* Reading passage
Importer of Record

Planning a Pan-European Brand Roadshow: The Operational Checklist

A pan-European roadshow is the highest-leverage physical-retail move a brand can make, and the easiest to underestimate. Six cities in five countries over a few weeks generates real sell-through data, builds discovery that paid media can't buy at the same cost, and tests multiple markets at once. It also multiplies every compliance requirement by the number of borders you cross. A pop-up is a project. A roadshow is several projects running on a shared timeline, and the failure mode is treating it as one.

This is the operational checklist we work through with brands before a multi-city European tour. It assumes the brand wants speed and reach without registering a company in every country — the retail Merchant of Record model that makes that possible.

1. Lock the route and the legal-seller setup first

Everything downstream depends on the country list. Before deposits go down on venues:

  • Confirm every market on the route. Each country is its own VAT and fiscal question; adding one city can add a whole compliance workstream.
  • Establish who is the legal seller in each market. In an MoR model, the operator provides local seller status so the brand doesn't register an entity or VAT number per country. Confirm this is in place for every stop, not just the first.
  • Map the complexity tier of each market. Use the EU Pop-Up Compliance Map to flag the High-tier markets early, because they drive the timeline.

* Given exercise
Why does the roadshow checklist say to confirm every market on the route before putting down deposits on venues? Answer in one to three sentences. You won't need the rows that come next.

* Data extract
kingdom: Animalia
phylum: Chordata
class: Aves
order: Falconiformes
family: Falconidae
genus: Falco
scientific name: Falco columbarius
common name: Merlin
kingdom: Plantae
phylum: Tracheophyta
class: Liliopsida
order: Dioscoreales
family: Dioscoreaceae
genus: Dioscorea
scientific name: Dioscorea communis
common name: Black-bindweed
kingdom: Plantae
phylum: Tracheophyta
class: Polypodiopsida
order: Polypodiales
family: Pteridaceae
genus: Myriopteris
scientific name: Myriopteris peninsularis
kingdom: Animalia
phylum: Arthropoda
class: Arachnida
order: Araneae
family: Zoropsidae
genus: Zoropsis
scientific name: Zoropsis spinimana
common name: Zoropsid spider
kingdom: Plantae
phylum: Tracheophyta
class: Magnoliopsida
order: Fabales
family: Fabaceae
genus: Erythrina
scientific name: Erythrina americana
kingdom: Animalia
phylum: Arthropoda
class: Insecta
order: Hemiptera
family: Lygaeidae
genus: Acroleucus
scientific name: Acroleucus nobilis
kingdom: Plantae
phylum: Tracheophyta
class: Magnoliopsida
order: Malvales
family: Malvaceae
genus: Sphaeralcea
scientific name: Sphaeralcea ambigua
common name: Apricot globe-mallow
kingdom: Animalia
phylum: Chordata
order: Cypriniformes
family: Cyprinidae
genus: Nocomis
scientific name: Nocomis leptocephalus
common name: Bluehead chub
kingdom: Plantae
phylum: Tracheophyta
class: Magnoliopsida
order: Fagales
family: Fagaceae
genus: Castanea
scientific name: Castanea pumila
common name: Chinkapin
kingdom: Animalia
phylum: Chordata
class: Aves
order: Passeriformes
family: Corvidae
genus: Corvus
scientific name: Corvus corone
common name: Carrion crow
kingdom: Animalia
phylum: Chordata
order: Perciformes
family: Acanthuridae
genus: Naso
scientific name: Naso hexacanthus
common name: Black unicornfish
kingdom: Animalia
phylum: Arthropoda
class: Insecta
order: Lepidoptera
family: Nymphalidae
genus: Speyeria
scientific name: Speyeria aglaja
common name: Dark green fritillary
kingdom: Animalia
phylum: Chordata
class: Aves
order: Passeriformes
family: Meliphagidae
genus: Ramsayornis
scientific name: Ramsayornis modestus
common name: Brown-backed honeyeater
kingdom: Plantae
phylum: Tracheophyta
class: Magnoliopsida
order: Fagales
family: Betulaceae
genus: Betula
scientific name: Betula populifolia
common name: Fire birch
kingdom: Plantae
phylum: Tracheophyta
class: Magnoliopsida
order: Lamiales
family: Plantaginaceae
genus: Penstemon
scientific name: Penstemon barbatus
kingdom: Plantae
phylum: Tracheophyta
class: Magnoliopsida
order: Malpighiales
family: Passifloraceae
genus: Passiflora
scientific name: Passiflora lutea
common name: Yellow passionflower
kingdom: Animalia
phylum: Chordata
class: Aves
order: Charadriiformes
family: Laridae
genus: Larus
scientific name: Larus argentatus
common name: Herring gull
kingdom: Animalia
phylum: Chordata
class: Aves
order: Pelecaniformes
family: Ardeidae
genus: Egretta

* Solution to the exercise
Everything downstream depends on the country list, and each country is its own VAT and fiscal question. Adding even one city can add a whole compliance workstream.